**INSTRUCTIONS TO FOLLOW**
Could you retype, exactly as written, every line from the top of the records through the line that contains "Subject | Number"?

**SOURCE INFORMATION**
........
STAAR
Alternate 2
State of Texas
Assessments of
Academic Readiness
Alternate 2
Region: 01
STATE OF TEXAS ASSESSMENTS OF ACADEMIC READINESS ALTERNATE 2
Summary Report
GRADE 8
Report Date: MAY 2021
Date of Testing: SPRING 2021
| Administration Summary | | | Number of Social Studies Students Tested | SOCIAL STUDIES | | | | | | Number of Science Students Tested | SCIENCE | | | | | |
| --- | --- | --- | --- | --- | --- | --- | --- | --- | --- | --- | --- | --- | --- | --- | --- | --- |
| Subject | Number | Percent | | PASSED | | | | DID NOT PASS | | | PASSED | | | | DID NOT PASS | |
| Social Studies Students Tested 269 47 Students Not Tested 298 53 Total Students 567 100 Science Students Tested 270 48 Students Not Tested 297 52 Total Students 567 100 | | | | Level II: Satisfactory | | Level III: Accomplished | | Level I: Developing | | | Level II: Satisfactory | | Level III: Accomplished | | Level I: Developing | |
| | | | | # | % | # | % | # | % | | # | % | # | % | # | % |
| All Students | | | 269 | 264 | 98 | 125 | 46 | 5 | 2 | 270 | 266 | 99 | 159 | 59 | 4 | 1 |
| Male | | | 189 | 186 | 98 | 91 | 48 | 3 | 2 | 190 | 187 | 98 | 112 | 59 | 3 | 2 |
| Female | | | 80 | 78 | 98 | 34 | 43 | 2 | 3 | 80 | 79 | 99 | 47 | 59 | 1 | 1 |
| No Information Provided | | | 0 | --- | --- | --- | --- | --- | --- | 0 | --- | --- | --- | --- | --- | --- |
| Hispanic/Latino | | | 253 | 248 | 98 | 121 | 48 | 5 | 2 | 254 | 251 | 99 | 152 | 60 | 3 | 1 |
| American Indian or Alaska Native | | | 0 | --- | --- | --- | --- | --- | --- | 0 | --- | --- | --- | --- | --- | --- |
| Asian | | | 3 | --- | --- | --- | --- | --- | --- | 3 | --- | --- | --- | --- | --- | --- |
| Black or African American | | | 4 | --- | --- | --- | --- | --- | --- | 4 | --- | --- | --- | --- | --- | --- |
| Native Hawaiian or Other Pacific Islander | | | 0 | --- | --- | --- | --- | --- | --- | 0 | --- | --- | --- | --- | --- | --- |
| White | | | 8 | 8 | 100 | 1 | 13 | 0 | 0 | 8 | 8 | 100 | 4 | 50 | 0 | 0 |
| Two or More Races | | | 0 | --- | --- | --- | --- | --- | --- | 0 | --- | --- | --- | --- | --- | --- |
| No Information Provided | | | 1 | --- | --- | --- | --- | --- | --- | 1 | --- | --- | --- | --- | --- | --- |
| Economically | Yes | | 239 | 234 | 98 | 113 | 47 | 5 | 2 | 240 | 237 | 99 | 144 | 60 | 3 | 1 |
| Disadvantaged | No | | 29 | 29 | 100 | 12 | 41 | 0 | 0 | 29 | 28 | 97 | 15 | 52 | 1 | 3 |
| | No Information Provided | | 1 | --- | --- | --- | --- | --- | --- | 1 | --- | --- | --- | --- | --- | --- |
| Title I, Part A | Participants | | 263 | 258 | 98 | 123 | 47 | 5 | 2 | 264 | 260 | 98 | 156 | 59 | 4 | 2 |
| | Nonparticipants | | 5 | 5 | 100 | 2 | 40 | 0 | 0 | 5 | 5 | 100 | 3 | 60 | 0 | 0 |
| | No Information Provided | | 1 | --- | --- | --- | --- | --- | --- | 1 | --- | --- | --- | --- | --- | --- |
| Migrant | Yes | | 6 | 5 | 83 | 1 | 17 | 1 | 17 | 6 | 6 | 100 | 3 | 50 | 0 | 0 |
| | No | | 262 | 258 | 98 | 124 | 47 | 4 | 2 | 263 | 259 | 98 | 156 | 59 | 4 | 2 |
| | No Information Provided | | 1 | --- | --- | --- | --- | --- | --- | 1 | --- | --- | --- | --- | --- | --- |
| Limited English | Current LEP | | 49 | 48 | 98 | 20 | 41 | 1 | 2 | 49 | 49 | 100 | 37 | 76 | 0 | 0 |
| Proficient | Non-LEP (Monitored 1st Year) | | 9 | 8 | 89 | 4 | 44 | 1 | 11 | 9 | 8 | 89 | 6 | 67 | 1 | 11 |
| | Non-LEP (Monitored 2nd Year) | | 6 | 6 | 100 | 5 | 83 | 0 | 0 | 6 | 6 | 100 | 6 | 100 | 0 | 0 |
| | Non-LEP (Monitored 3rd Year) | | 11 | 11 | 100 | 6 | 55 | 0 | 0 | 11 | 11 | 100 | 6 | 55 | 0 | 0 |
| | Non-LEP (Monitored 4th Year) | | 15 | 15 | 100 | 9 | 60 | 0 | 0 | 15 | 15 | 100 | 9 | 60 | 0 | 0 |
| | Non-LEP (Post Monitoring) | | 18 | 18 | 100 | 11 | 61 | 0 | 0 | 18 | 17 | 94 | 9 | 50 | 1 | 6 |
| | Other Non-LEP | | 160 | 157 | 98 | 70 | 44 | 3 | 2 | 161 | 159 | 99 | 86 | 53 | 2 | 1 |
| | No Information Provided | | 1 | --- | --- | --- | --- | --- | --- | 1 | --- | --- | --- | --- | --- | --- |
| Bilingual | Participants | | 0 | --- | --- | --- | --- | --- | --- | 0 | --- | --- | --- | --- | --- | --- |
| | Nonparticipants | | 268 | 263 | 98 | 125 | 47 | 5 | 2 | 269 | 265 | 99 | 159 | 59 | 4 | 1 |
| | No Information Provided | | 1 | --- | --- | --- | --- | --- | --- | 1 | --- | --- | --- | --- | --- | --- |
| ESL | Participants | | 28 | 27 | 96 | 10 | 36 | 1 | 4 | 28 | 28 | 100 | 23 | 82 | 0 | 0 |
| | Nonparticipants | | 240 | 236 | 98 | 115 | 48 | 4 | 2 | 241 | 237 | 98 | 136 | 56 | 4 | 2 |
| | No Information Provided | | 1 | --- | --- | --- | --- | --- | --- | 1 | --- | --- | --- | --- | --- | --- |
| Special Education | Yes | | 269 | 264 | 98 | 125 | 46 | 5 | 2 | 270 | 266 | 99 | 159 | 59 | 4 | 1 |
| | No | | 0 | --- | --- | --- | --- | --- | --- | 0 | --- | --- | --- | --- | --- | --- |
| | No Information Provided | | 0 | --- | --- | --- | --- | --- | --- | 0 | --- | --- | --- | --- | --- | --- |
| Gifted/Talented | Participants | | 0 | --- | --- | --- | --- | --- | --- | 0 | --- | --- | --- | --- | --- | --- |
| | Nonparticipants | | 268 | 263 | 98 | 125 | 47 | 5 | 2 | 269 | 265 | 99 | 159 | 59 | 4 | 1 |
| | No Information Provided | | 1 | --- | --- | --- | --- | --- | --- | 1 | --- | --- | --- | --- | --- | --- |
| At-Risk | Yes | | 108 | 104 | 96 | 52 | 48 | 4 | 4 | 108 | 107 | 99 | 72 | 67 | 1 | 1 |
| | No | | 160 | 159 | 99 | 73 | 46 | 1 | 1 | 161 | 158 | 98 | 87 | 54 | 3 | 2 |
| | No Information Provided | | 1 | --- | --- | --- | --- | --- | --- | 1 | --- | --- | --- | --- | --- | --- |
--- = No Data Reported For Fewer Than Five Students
........
**PROBLEM SOLUTION**
STAAR
Alternate 2
State of Texas
Assessments of
Academic Readiness
Alternate 2
Region: 01
STATE OF TEXAS ASSESSMENTS OF ACADEMIC READINESS ALTERNATE 2
Summary Report
GRADE 8
Report Date: MAY 2021
Date of Testing: SPRING 2021
| Administration Summary | | | Number of Social Studies Students Tested | SOCIAL STUDIES | | | | | | Number of Science Students Tested | SCIENCE | | | | | |
| --- | --- | --- | --- | --- | --- | --- | --- | --- | --- | --- | --- | --- | --- | --- | --- | --- |
| Subject | Number | Percent | | PASSED | | | | DID NOT PASS | | | PASSED | | | | DID NOT PASS | |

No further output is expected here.